■ What to do ■
[1] Reproduce the stretch of the speech on America as a strategic competitor from "In that regard, I’ll" through "time, to get by.".
[2] List each distinct contraction that appears in the speech on America as a strategic competitor.

■ Document extract ■
§

Hello, everyone.  Brad [Roberts] asked me to say a few words to you today about “America as a Strategic Competitor,” and I’m pleased to have the chance.  I can only offer you my personal opinion, of course – and nothing I say here should be taken to represent the views of anyone else – but perhaps you’ll find these thoughts interesting. 

 

Rather than starting off by talking about what we need to be doing in order to compete effectively, I thought I’d start by addressing what might be thought of as a provocative threshold question: “Is the United States really up to this in the first place?” 

 

In that regard, I’ll make two points today.  The first is about how the nature of our engagement in the world, which has essentially always been a matter of uncomfortable debate and contestation in the United States.  I hope I’ll be able to convince you that although it’s often an ugly and complicated process of getting there, historically we do end up being – even if belatedly – good enough at engaging, enough of the time, to get by.

§

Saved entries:
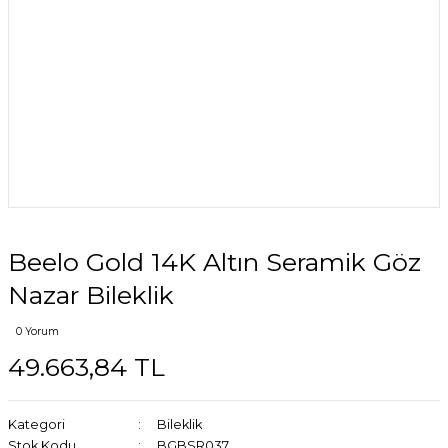
Beelo Gold 14K Altın Seramik Göz
Nazar Bileklik
0 Yorum
49.663,84 TL
Kategori
Bileklik
Stok Kodu
BGBSR037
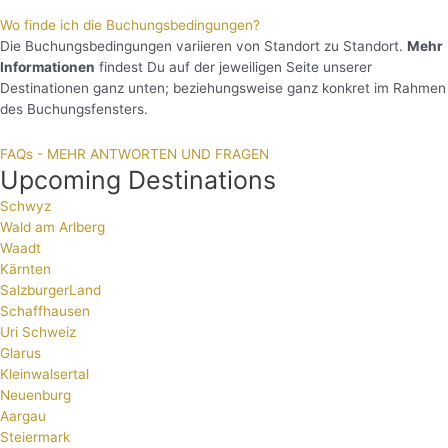
Wo finde ich die Buchungsbedingungen?
Die Buchungsbedingungen variieren von Standort zu Standort.
Mehr
Informationen
findest Du auf der jeweiligen Seite unserer
Destinationen ganz unten; beziehungsweise ganz konkret im Rahmen
des Buchungsfensters.
FAQs - MEHR ANTWORTEN UND FRAGEN
Upcoming Destinations
Schwyz
Wald am Arlberg
Waadt
Kärnten
SalzburgerLand
Schaffhausen
Uri Schweiz
Glarus
Kleinwalsertal
Neuenburg
Aargau
Steiermark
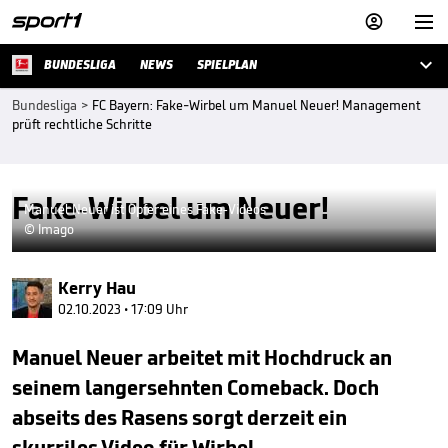



BUNDESLIGA
NEWS
SPIELPLAN
Bundesliga
>
FC Bayern: Fake-Wirbel um Manuel Neuer! Management
prüft rechtliche Schritte
Fake-Wirbel um Neuer!
Manuel Neuer ist Opfer eines Fake-Videos
© Imago
Kerry Hau
02.10.2023 • 17:09 Uhr
Manuel Neuer arbeitet mit Hochdruck an
seinem langersehnten Comeback. Doch
abseits des Rasens sorgt derzeit ein
skurriles Video für Wirbel.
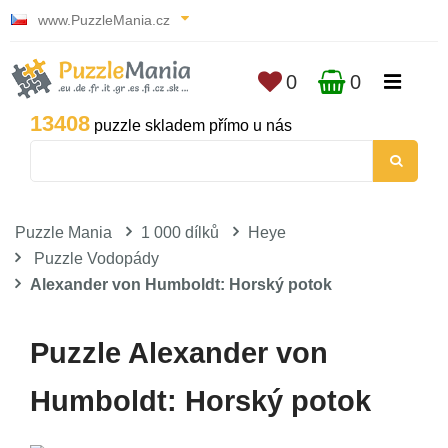
www.PuzzleMania.cz
0
0
13408
puzzle skladem přímo u nás
Puzzle Mania
1 000 dílků
Heye
Puzzle Vodopády
Alexander von Humboldt: Horský potok
Puzzle Alexander von
Humboldt: Horský potok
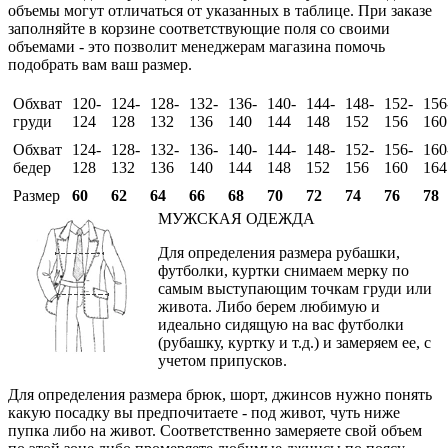
объемы могут отличаться от указанных в таблице. При заказе
заполняйте в корзине соответствующие поля со своими
объемами - это позволит менеджерам магазина помочь
подобрать вам ваш размер.
Обхват
120-
124-
128-
132-
136-
140-
144-
148-
152-
156
груди
124
128
132
136
140
144
148
152
156
160
Обхват
124-
128-
132-
136-
140-
144-
148-
152-
156-
160
бедер
128
132
136
140
144
148
152
156
160
164
Размер
60
62
64
66
68
70
72
74
76
78
МУЖСКАЯ ОДЕЖДА
Для определения размера рубашки,
футболки, куртки снимаем мерку по
самым выступающим точкам груди или
живота. Либо берем любимую и
идеально сидящую на вас футболки
(рубашку, куртку и т.д.) и замеряем ее, с
учетом припусков.
Для определения размера брюк, шорт, джинсов нужно понять
какую посадку вы предпочитаете - под живот, чуть ниже
пупка либо на живот. Соответственно замеряете свой объем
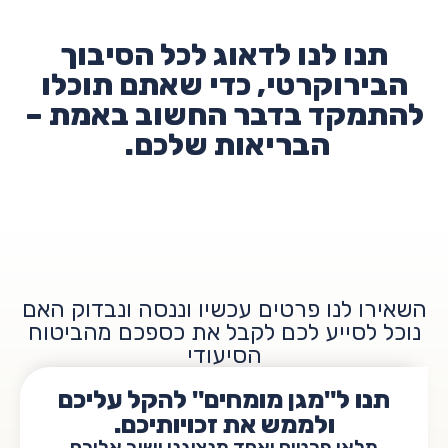
תנו לנו לדאוג לכל הסיבוך
הבירוקרטי, כדי שאתם תוכלו
להתמקד בדבר החשוב באמת –
הבריאות שלכם.
השאירו לנו פרטים עכשיו וננסה ונבדוק האם
נוכל לסייע לכם לקבל את כספכם מהביטוח
הסיעודי
תנו ל"מגן מומחים" להקל עליכם
ולממש את זכויותיכם.
מלאו פרטים ואחד מנציגנו ישוב אליכם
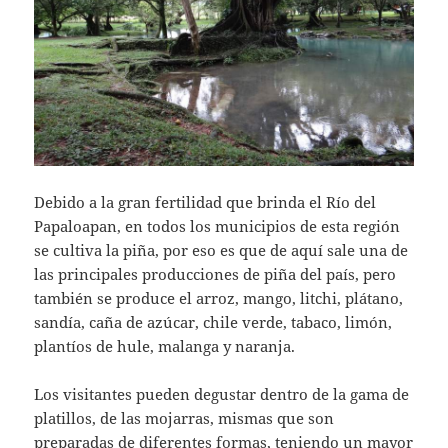
Debido a la gran fertilidad que brinda el Río del
Papaloapan, en todos los municipios de esta región
se cultiva la piña, por eso es que de aquí sale una de
las principales producciones de piña del país, pero
también se produce el arroz, mango, litchi, plátano,
sandía, caña de azúcar, chile verde, tabaco, limón,
plantíos de hule, malanga y naranja.
Los visitantes pueden degustar dentro de la gama de
platillos, de las mojarras, mismas que son
preparadas de diferentes formas, teniendo un mayor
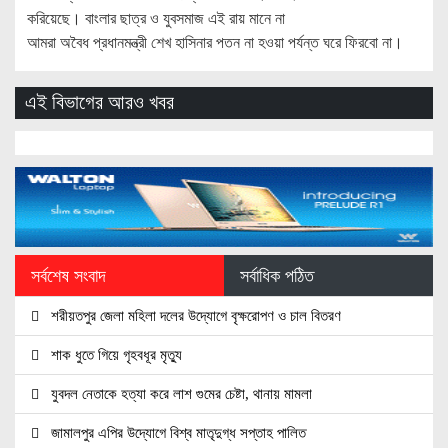
করিয়েছে। বাংলার ছাত্র ও যুবসমাজ এই রায় মানে না
আমরা অবৈধ প্রধানমন্ত্রী শেখ হাসিনার পতন না হওয়া পর্যন্ত ঘরে ফিরবো না।
এই বিভাগের আরও খবর
সর্বশেষ সংবাদ
সর্বাধিক পঠিত
শরীয়তপুর জেলা মহিলা দলের উদ্যোগে বৃক্ষরোপণ ও চাল বিতরণ
শাক ধুতে গিয়ে গৃহবধূর মৃত্যু
যুবদল নেতাকে হত্যা করে লাশ গুমের চেষ্টা, থানায় মামলা
জামালপুর এপির উদ্যোগে বিশ্ব মাতৃদুগ্ধ সপ্তাহ পালিত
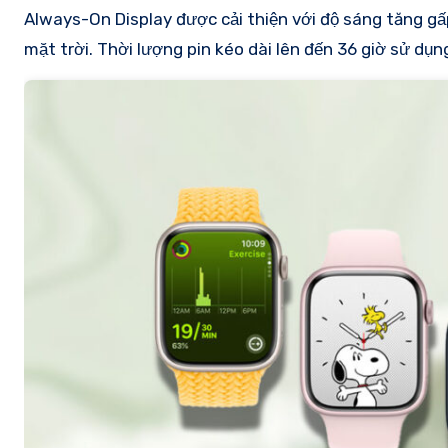
Always-On Display được cải thiện với độ sáng tăng gấ
mặt trời. Thời lượng pin kéo dài lên đến 36 giờ sử dụng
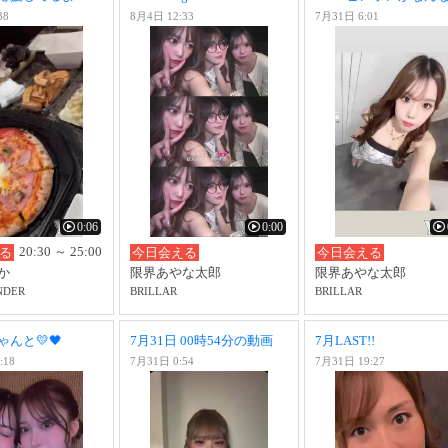
38
8月4日 12:33
7月31日 6:01
0:06
0:00
20:30 ～ 25:00
る
今日会える
今日会える
か
限界あやな太郎
限界あやな太郎
NDER
BRILLAR
BRILLAR
んと💛🖤
7月31日 00時54分の動画
7月LAST!!
:18
7月31日 0:54
7月31日 19:27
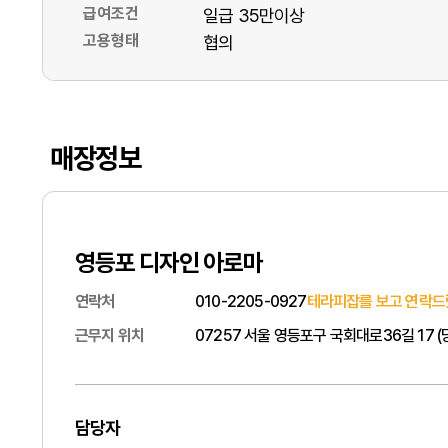
급여조건
일급 35만이상
고용형태
협의
매장정보
영등포 디자인 아로마
연락처
010-2205-0927
테라피잡를 보고 연락드
근무지 위치
07257 서울 영등포구 국회대로36길 17 
담당자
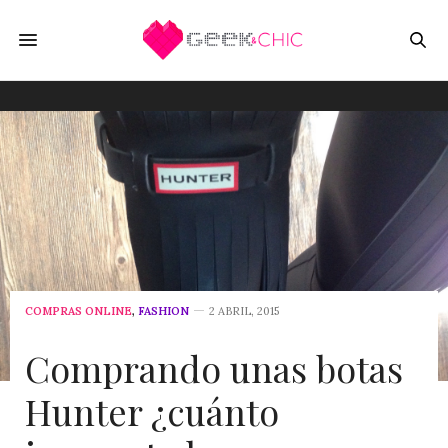
COMPRAS ONLINE
,
FASHION
2 ABRIL, 2015
Comprando unas botas
Hunter ¿cuánto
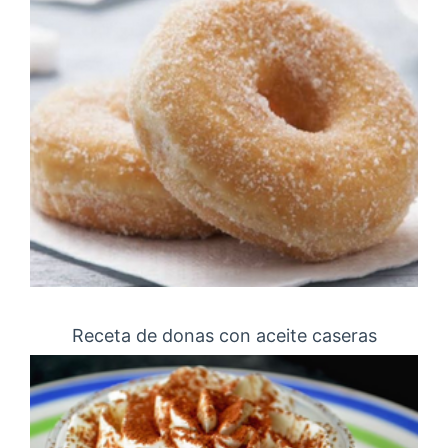
Receta de donas con aceite caseras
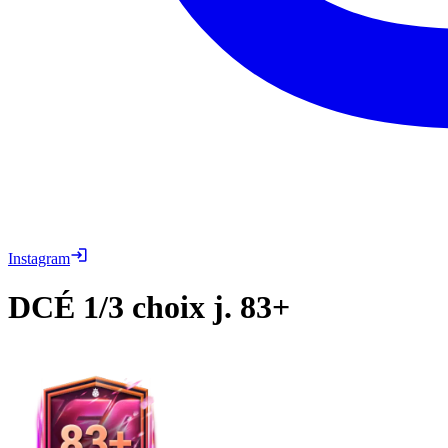
Instagram
DCÉ
1/3 choix j. 83+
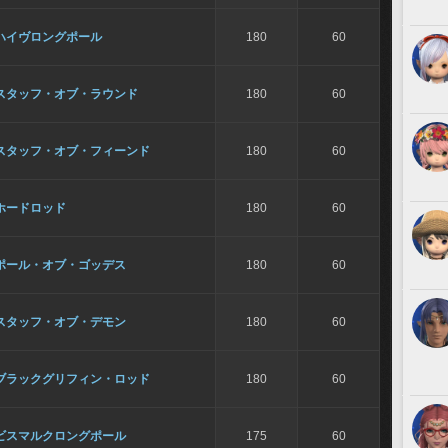
ハイヴロングポール
180
60
スタッフ・オブ・ラウンド
180
60
スタッフ・オブ・フィーンド
180
60
ホードロッド
180
60
ポール・オブ・ゴッデス
180
60
スタッフ・オブ・デモン
180
60
ブラックグリフィン・ロッド
180
60
ビスマルクロングポール
175
60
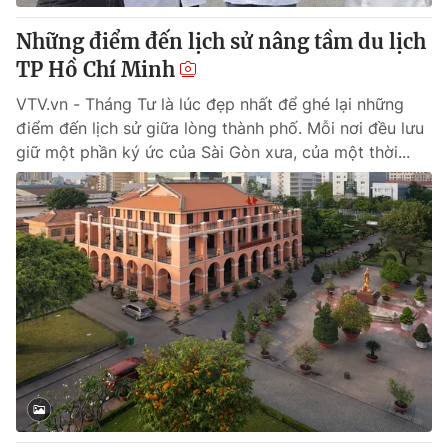
Những điểm đến lịch sử nâng tầm du lịch
TP Hồ Chí Minh
VTV.vn - Tháng Tư là lúc đẹp nhất để ghé lại những
điểm đến lịch sử giữa lòng thành phố. Mỗi nơi đều lưu
giữ một phần ký ức của Sài Gòn xưa, của một thời...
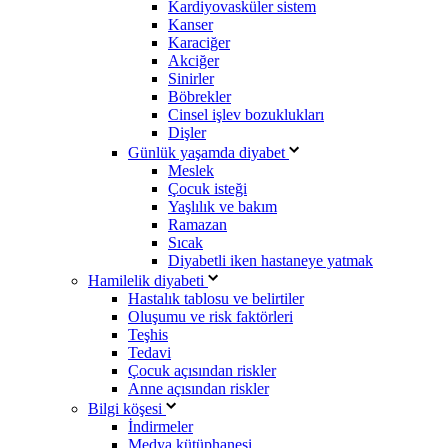
Kardiyovasküler sistem
Kanser
Karaciğer
Akciğer
Sinirler
Böbrekler
Cinsel işlev bozuklukları
Dişler
Günlük yaşamda diyabet
Meslek
Çocuk isteği
Yaşlılık ve bakım
Ramazan
Sıcak
Diyabetli iken hastaneye yatmak
Hamilelik diyabeti
Hastalık tablosu ve belirtiler
Oluşumu ve risk faktörleri
Teşhis
Tedavi
Çocuk açısından riskler
Anne açısından riskler
Bilgi köşesi
İndirmeler
Medya kütüphanesi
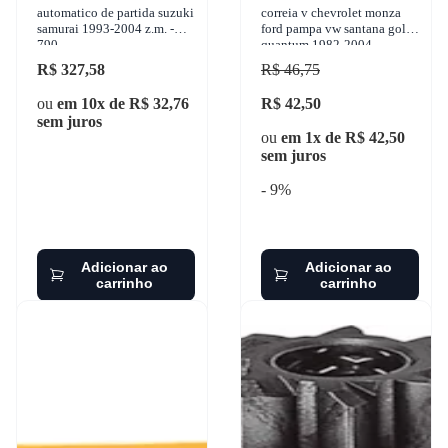
automatico de partida suzuki
correia v chevrolet monza
samurai 1993-2004 z.m. -
ford pampa vw santana gol
790
quantum 1982-2004
contitech - avx10x763
R$ 327,58
R$ 46,75
ou
em 10x de R$ 32,76
R$ 42,50
sem juros
ou
em 1x de R$ 42,50
sem juros
- 9%
Adicionar ao
Adicionar ao
carrinho
carrinho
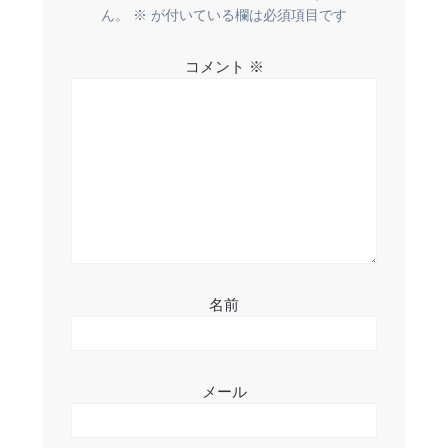
ー
ん。
※
が付いている欄は必須項目です
シ
コメント
※
ョ
ン
名前
メール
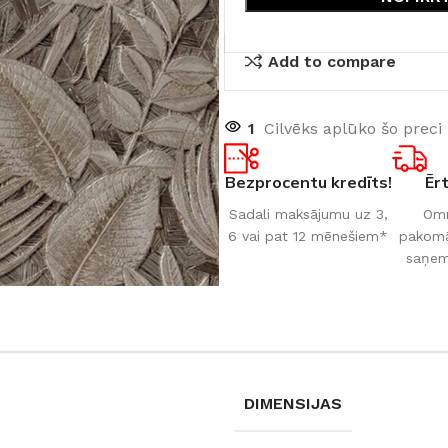
Add to compare
1
Cilvēks aplūko šo preci
Bezprocentu kredīts!
Ēr
Sadali maksājumu uz 3,
Omn
6 vai pat 12 mēnešiem*
pakomāt
saņem
DIMENSIJAS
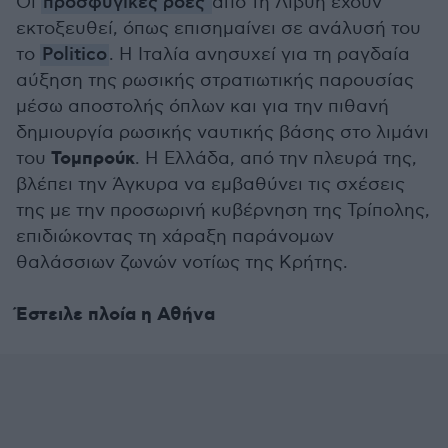
Οι
προσφυγικές ροές
από τη Λιβύη έχουν
εκτοξευθεί, όπως επισημαίνει σε ανάλυσή του
το
Politico
. Η Ιταλία ανησυχεί για τη ραγδαία
αύξηση της ρωσικής στρατιωτικής παρουσίας
μέσω αποστολής όπλων και για την πιθανή
δημιουργία ρωσικής ναυτικής βάσης στο λιμάνι
Τομπρούκ
του
. Η Ελλάδα, από την πλευρά της,
βλέπει την Άγκυρα να εμβαθύνει τις σχέσεις
της με την προσωρινή κυβέρνηση της Τρίπολης,
επιδιώκοντας τη χάραξη παράνομων
θαλάσσιων ζωνών νοτίως της Κρήτης.
Έστειλε πλοία η Αθήνα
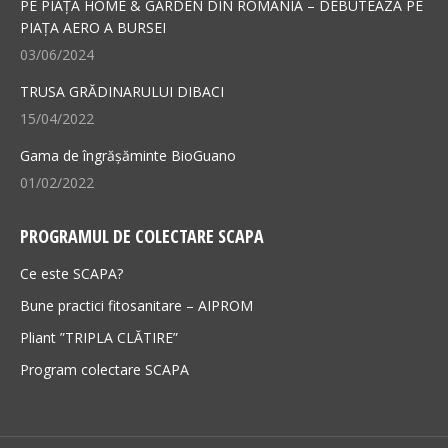
new
new
PE PIAȚA HOME & GARDEN DIN ROMÂNIA – DEBUTEAZĂ PE
PIAȚA AERO A BURSEI
window
window
03/06/2024
TRUSA GRĂDINARULUI DIBACI
15/04/2022
Gama de îngrășăminte BioGuano
01/02/2022
PROGRAMUL DE COLECTARE SCAPA
Ce este SCAPA?
Bune practici fitosanitare – AIPROM
Pliant ”TRIPLA CLĂTIRE”
Program colectare SCAPA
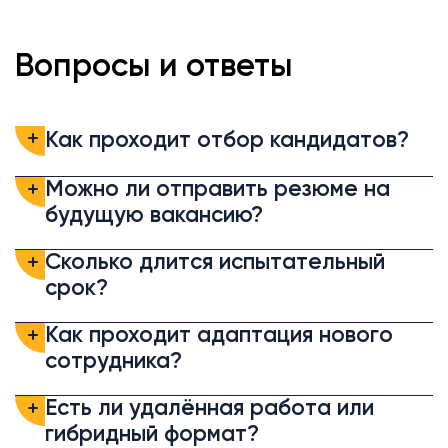
Вопросы и ответы
Как проходит отбор кандидатов?
Можно ли отправить резюме на
будущую вакансию?
Сколько длится испытательный
срок?
Как проходит адаптация нового
сотрудника?
Есть ли удалённая работа или
гибридный формат?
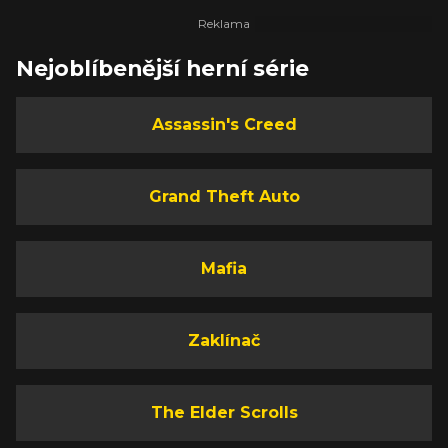
Nejoblíbenější herní série
Assassin's Creed
Grand Theft Auto
Mafia
Zaklínač
The Elder Scrolls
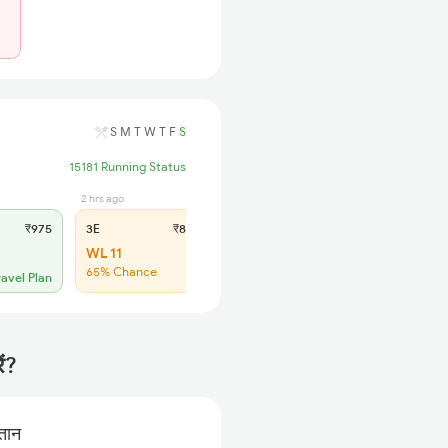
S
M
T
W
T
F
S
15181 Running Status
2 hrs ago
4 hrs ago
₹975
3E
₹895
SL
₹370
WL 11
WL 24
65% Chance
Low Chance
ravel Plan
ें?
गतान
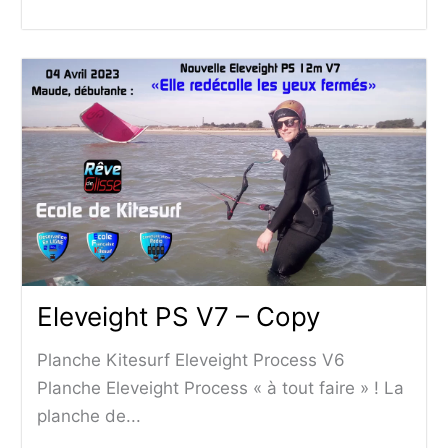
Eleveight PS V7 – Copy
Planche Kitesurf Eleveight Process V6
Planche Eleveight Process « à tout faire » ! La
planche de...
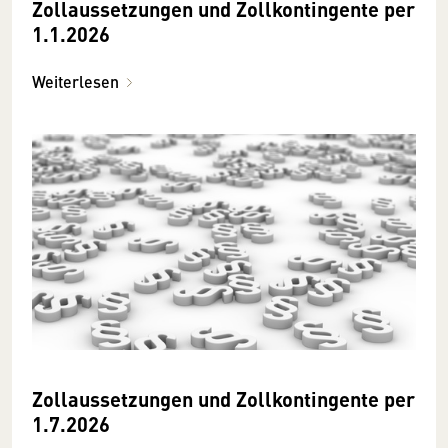
Zollaussetzungen und Zollkontingente per
1.1.2026
Weiterlesen
Zollaussetzungen und Zollkontingente per
1.7.2026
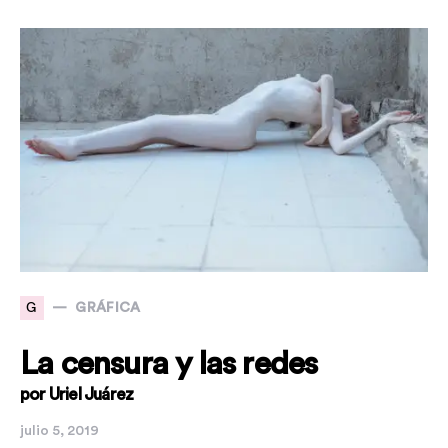
G
GRÁFICA
La censura y las redes
por Uriel Juárez
julio 5, 2019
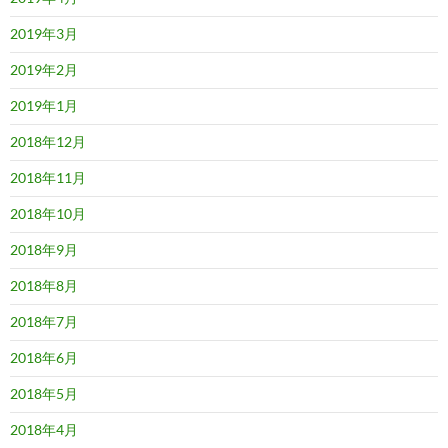
2019年3月
2019年2月
2019年1月
2018年12月
2018年11月
2018年10月
2018年9月
2018年8月
2018年7月
2018年6月
2018年5月
2018年4月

§

■ Outputs in order ■
[1]
In that regard, I’ll make two points today.  The first is about how the nature of our engagement in the world, which has essentially always been a matter of uncomfortable debate and contestation in the United States.  I hope I’ll be able to convince you that although it’s often an ugly and complicated process of getting there, historically we do end up being – even if belatedly – good enough at engaging, enough of the time, to get by.

[2] I'm, you'll, I'd, I'll, it's